**Directions**
1. In the rotational motion problem, what is the perpendicular distance of the given line from the origin?
2. List every factor that the solution of the rotational motion problem multiplies together to get the magnitude of the angular momentum.
3. From the rotational motion problem, extract the stretch from "A body of mass" through "Answer: (60)".

── Selected extract ──

Rotational Motion Question 6
Question 6 - 2024 (29 Jan Shift 2)
A body of mass $5 \mathrm{~kg}$ moving with a uniform speed $3 \sqrt{2} \mathrm{~ms}^{-1}$ in $\mathrm{X}-\mathrm{Y}$ plane along the line $\mathrm{y}=\mathrm{x}+4$. The angular momentum of the particle about the origin will be $\operatorname{kgm}^{2} \mathrm{~s}^{-1}$.
Show Answer
Answer: (60)
Solution:
$y-x-4=0$
$d_{1}$ is perpendicular distance of given line from origin.
$\mathrm{d}_{1}=\left|\frac{-4}{\sqrt{1^{2}+1^{2}}}\right| \Rightarrow 2 \sqrt{2} \mathrm{~m}$
So,
$$ \begin{aligned} |\overrightarrow{\mathrm{L}}|=\mathrm{mvd}_{1} & =5 \times 3 \sqrt{2} \times 2 \sqrt{2} \mathrm{~kg} \mathrm{~m}^{2} / \mathrm{s} \ & =60 \mathrm{~kg} \mathrm{~m}^{2} / \mathrm{s} \end{aligned} $$

───
── Given data ──

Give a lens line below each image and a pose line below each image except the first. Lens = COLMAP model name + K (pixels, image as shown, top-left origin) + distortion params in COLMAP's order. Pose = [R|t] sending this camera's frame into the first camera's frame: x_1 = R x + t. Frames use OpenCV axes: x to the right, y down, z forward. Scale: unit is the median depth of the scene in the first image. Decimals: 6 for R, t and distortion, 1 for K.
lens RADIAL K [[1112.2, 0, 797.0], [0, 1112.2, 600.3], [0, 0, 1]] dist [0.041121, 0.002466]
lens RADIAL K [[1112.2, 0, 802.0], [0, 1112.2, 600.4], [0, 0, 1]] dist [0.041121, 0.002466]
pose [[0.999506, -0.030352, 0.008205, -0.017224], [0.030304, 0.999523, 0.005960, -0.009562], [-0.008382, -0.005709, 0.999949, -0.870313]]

───
── Given data ──

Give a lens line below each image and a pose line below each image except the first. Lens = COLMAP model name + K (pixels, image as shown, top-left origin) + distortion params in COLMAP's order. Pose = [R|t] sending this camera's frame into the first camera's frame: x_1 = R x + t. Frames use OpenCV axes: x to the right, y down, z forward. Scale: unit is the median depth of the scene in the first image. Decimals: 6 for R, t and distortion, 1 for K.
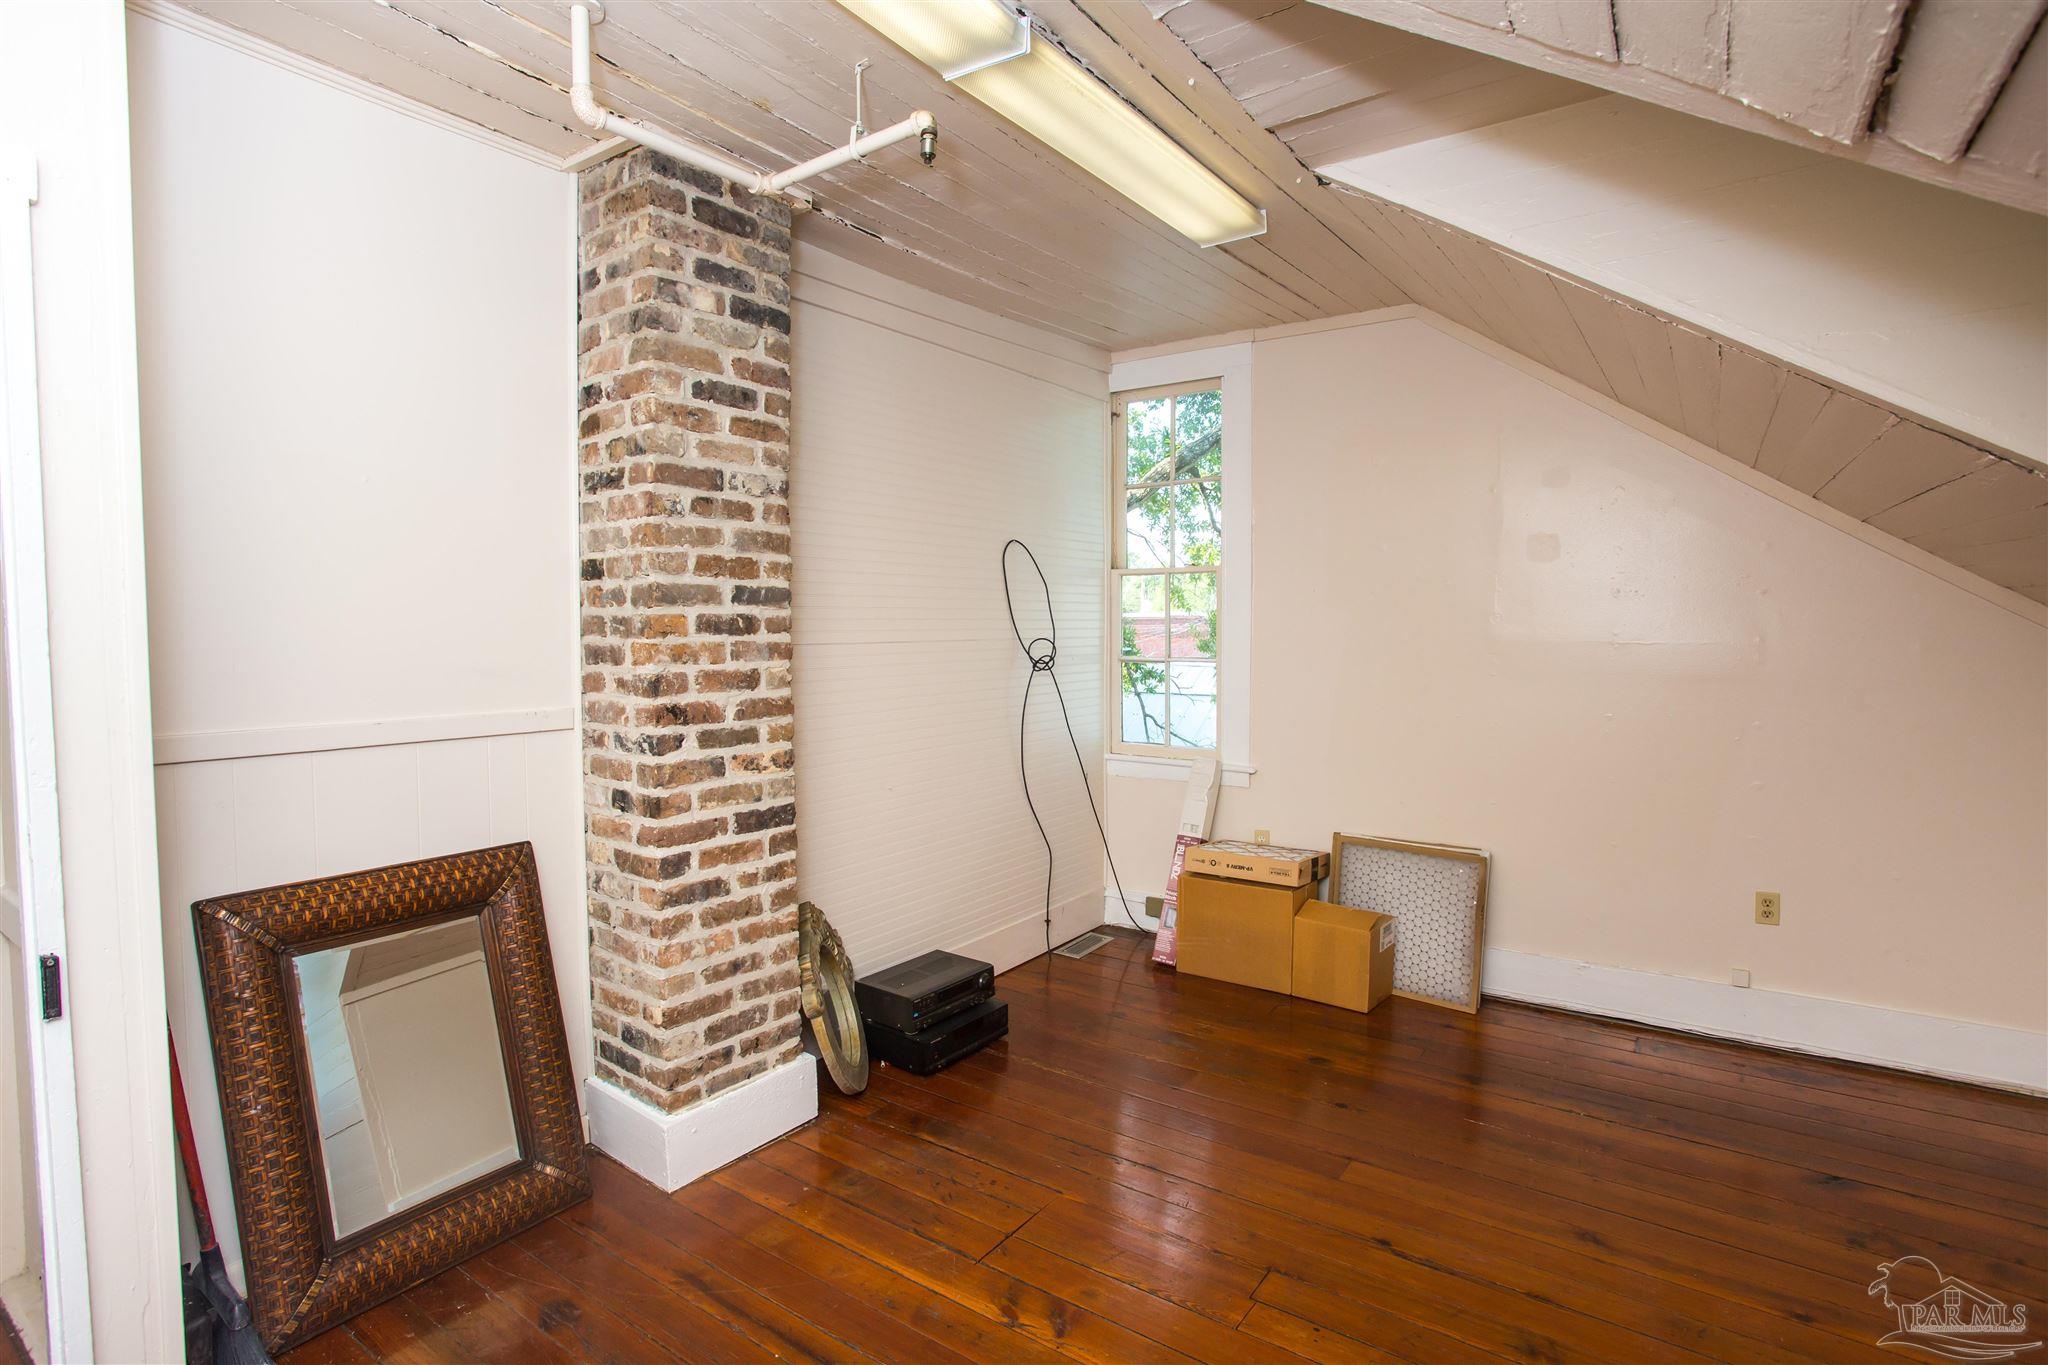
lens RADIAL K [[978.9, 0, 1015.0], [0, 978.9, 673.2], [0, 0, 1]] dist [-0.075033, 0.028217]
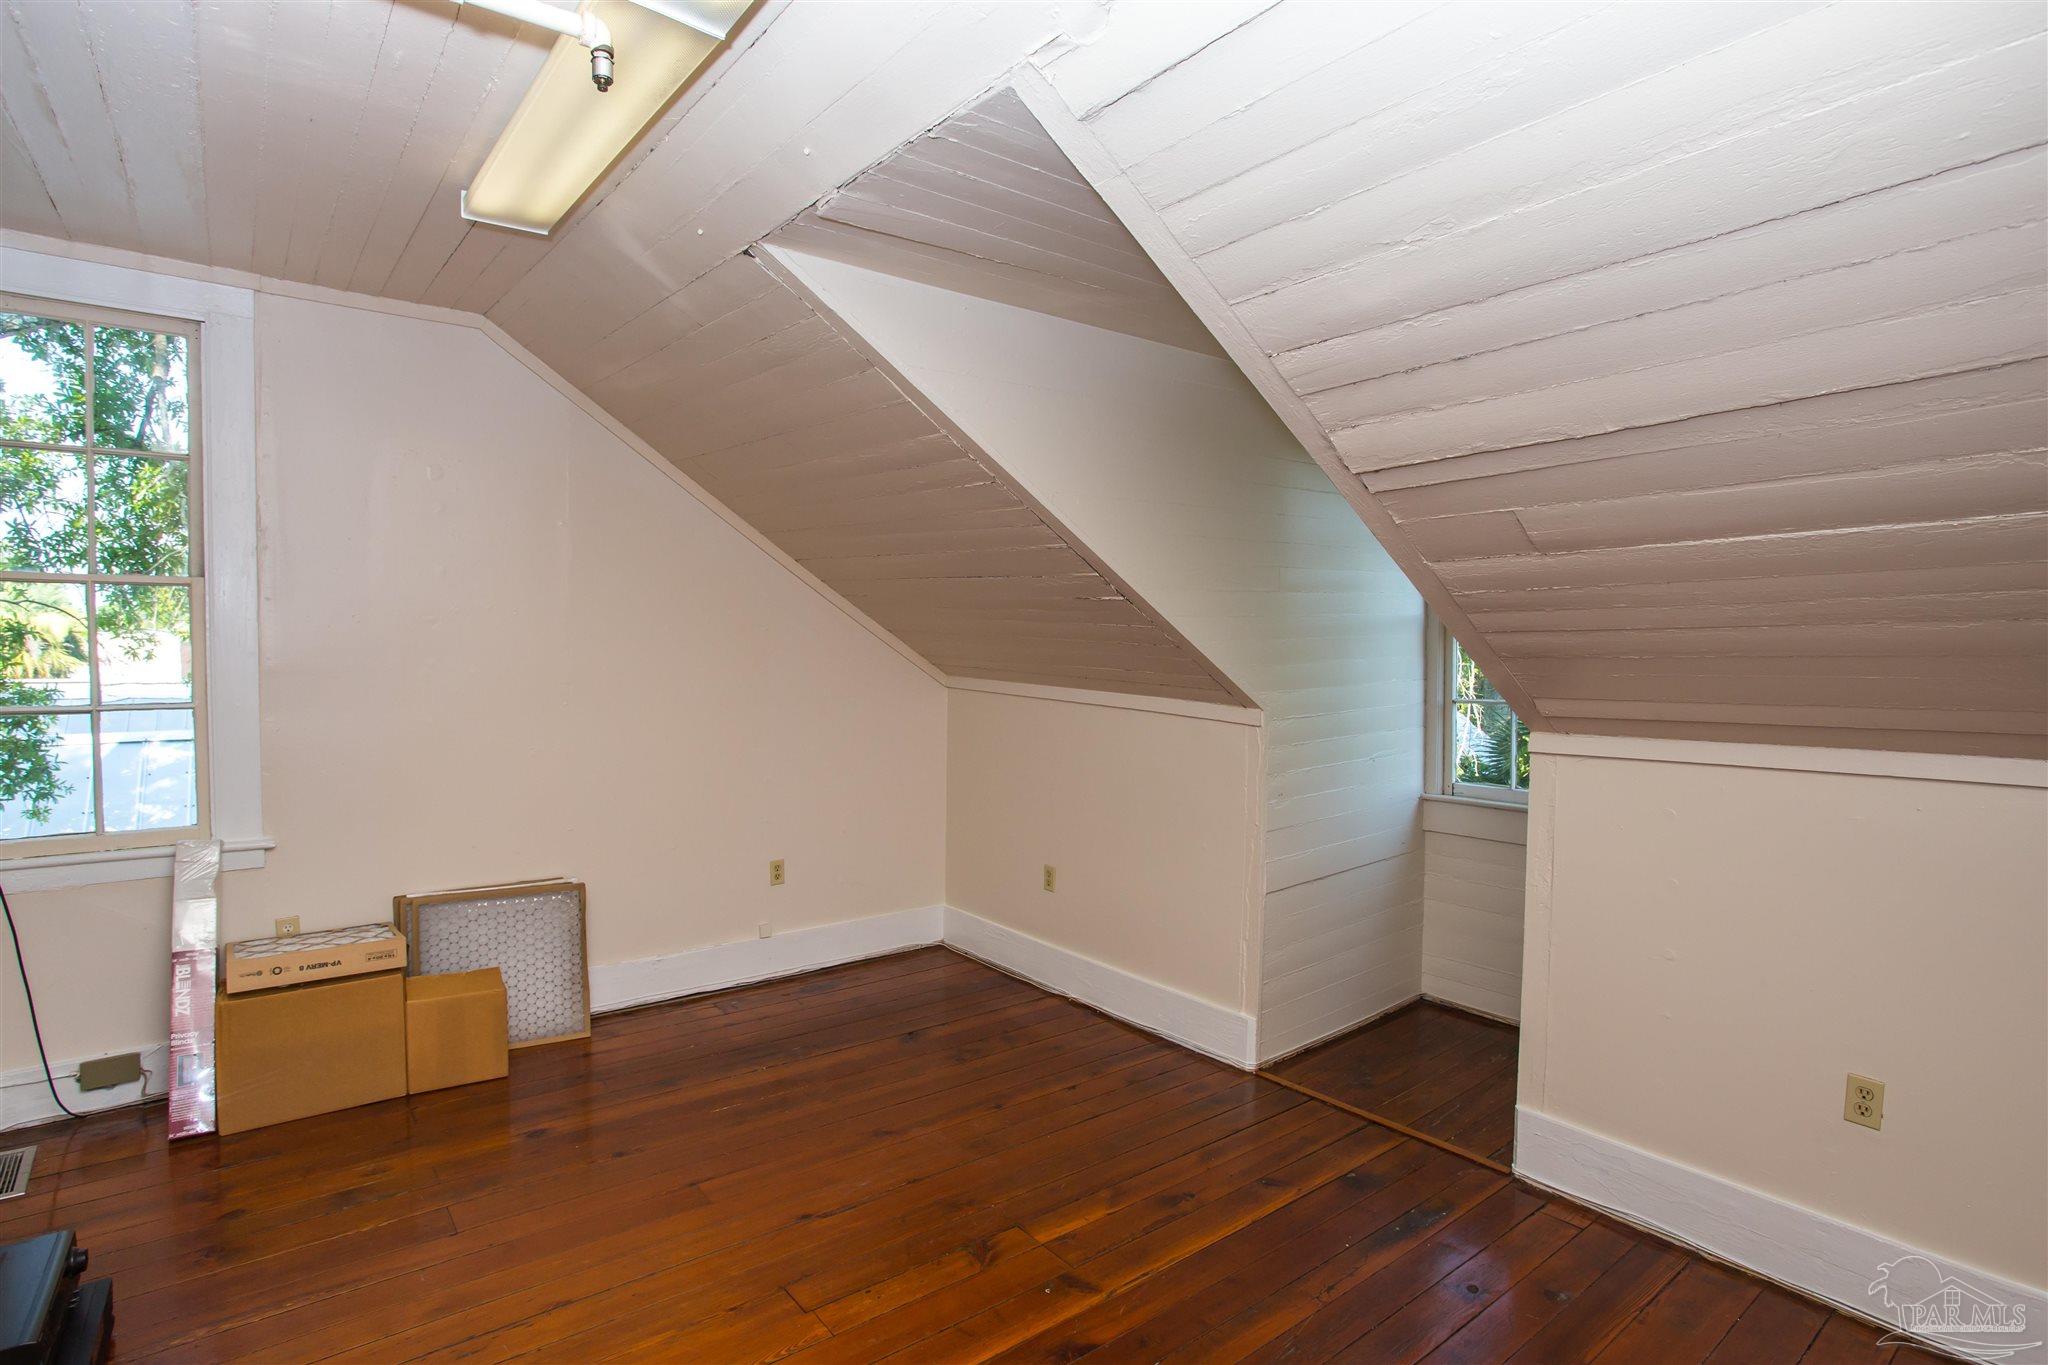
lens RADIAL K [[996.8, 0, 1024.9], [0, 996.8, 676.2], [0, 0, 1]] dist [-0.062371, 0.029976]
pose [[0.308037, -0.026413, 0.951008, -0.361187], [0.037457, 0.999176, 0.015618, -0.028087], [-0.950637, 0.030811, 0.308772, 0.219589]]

───
── Given data ──

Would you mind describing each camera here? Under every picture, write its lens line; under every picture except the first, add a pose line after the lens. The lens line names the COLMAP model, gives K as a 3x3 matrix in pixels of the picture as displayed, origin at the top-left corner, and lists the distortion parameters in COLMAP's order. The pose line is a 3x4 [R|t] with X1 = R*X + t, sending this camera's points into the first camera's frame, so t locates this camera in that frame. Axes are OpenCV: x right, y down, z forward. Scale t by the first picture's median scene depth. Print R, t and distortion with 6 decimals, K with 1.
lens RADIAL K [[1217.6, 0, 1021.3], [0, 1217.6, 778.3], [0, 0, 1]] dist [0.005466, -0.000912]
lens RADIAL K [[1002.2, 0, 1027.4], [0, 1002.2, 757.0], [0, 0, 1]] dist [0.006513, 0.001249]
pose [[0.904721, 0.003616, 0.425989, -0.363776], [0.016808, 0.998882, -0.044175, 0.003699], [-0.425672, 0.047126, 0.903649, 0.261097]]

───

**Results in order**
1. The perpendicular distance is 2√2 m.

2.
- 5 (the mass, in kg)
- 3√2 (the speed, in m/s)
- 2√2 (the perpendicular distance from the origin, in m)

3.
A body of mass $5 \mathrm{~kg}$ moving with a uniform speed $3 \sqrt{2} \mathrm{~ms}^{-1}$ in $\mathrm{X}-\mathrm{Y}$ plane along the line $\mathrm{y}=\mathrm{x}+4$. The angular momentum of the particle about the origin will be $\operatorname{kgm}^{2} \mathrm{~s}^{-1}$.
Show Answer
Answer: (60)